Segment Start: Material for this task
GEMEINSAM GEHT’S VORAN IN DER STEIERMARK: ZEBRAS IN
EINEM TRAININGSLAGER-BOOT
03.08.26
Segment End: Material for this task
Segment Start: Material for this task
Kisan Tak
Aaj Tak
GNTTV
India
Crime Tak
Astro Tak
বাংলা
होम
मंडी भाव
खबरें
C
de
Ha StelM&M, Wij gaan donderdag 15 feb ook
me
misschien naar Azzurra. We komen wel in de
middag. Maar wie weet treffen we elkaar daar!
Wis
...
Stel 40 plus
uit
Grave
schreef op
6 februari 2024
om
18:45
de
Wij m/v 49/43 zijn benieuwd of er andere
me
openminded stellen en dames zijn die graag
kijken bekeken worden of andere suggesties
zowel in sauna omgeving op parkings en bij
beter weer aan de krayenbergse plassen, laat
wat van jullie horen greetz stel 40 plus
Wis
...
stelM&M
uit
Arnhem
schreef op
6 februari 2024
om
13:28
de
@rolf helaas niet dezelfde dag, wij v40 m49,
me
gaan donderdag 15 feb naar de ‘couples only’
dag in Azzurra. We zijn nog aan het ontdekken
Segment End: Material for this task
• What the task requires: Pull out each line in the records that contains the string "Azzurra".

• Answer section:
misschien naar Azzurra. We komen wel in de
dag in Azzurra. We zijn nog aan het ontdekken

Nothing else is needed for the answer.